*Passage*
>> Begin

Cranberry preserve: 9,400 acres in Pinelands


Published in the Asbury Park Press 9/25/04
By KIRK MOORE
STAFF WRITER

WOODLAND TOWNSHIP -- Drained of water under the warm sun of early autumn, drying cranberry vines crunched underfoot. Generations of agriculture on 9,400 acres in the heart of the Pine Barrens came to an end yesterday, in an open-air ceremony that brought together onetime adversaries from one of New Jersey's great environmental battles.

The DeMarco family's cranberry farm at Chatsworth yesterday became the Franklin Parker Preserve, named for a prominent conservationist and longtime chairman of the state Pinelands Commission, enforcers of a land-use plan that strictly limits development on nearly 1 million acres, a full 22 percent of New Jersey's land mass.

Sitting in the front row of seats was Garfield DeMarco -- third-generation farmer, former Burlington County political boss, and once Parker's irascible critic.

"In the early days of the Pinelands Commission, I didn't think Garfield was on board," Parker said, his tone as dry as the surrounding bog. As the laughter subsided, Parker added: "But he's come around, and we owe him a debt of gratitude."

It's surely one of the stranger episodes in the recent history of the Pinelands, which were declared a first-ever "national reserve" by federal legislation in 1978 and targeted for regional zoning by the state Pinelands Protection Act of 1979.

As the head of Burlington's powerful Republican Party and a leader of the farming community, DeMarco took a hard line against state control of land use. But his problems with environmental activists didn't stop him from striking up a friendship with Michele Byers, now executive director of the New Jersey Conservation Foundation.

>> End

*Work instructions*
• A. According to the cranberry preserve article, what did the DeMarco family's farm at Chatsworth become?
• B. Please carry on with the cranberry preserve article, starting right after its last sentence.

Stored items

>> Begin

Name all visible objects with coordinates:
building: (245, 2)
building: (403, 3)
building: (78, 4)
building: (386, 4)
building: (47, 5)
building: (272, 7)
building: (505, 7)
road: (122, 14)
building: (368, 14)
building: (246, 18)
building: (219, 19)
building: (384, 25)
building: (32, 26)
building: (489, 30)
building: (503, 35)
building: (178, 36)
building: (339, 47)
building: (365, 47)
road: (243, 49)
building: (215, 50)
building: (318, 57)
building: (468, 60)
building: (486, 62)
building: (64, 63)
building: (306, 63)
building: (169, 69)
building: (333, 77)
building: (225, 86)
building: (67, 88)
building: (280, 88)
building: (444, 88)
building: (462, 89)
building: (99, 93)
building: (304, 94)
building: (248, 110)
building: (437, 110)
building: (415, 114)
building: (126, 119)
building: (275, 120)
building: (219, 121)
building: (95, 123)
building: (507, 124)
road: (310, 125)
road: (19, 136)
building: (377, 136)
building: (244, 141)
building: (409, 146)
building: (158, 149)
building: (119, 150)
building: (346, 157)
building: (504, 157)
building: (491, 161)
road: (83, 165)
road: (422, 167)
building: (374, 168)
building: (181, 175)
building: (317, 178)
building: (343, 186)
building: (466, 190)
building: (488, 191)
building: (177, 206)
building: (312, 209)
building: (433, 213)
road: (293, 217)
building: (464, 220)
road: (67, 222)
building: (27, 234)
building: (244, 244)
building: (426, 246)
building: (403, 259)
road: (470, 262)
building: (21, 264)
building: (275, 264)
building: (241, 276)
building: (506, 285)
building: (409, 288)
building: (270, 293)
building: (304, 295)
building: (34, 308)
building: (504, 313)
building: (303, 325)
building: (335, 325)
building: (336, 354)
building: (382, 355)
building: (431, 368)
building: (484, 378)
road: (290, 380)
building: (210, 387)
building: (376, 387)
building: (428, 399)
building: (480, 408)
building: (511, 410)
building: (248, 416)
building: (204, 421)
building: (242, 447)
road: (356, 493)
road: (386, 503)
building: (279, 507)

>> End

*Exercise results*
• A. The Franklin Parker Preserve.

• B.
Back in the early 1980s, Byers was the self-described "little watchdog-groupie" tracking the Pinelands Commission for the foundation. Two decades later, she and DeMarco were talking about the future of the 9,400 acres along the Wading River.

Battered by a glutted cranberry market and low prices, a pessimistic view of the industry and his legal battles with the government over wetlands violations, DeMarco wanted out. In 2003 he and the conservation foundation struck a deal to acquire the entire tract, valued at $24 million, for $12 million.

"It took a great deal of guts on the part of a very strong board to commit to a purchase price" at that level, said Sam Lambert, former president of the conservation foundation's board of trustees. It is the single largest purchase of land in New Jersey history by a nonprofit group.

'Needed to be done'

"We felt that no matter what it took, this needed to be done," said Byers, who mounted a fund-raising effort to bring in more donors and government partners to close the deal. The state contributed $3.5 million from the State Land Acquisition Fund and will retain a 40 percent ownership of the tract.

The property links up about 100,000 acres of public open space in the nearby Wharton and Brendan Byrne state forests and establishes permanent protection for the Wading River headwaters, she said.

Downstream, the Wading River is perhaps the most popular canoe route in the Pinelands. The conservation foundation is allowing public access to the Parker Preserve, but wants to keep it low-key foot traffic. There will be a handicapped accessible trail to a bird observation platform in the future, and possibly an equestrian trail, Byers said.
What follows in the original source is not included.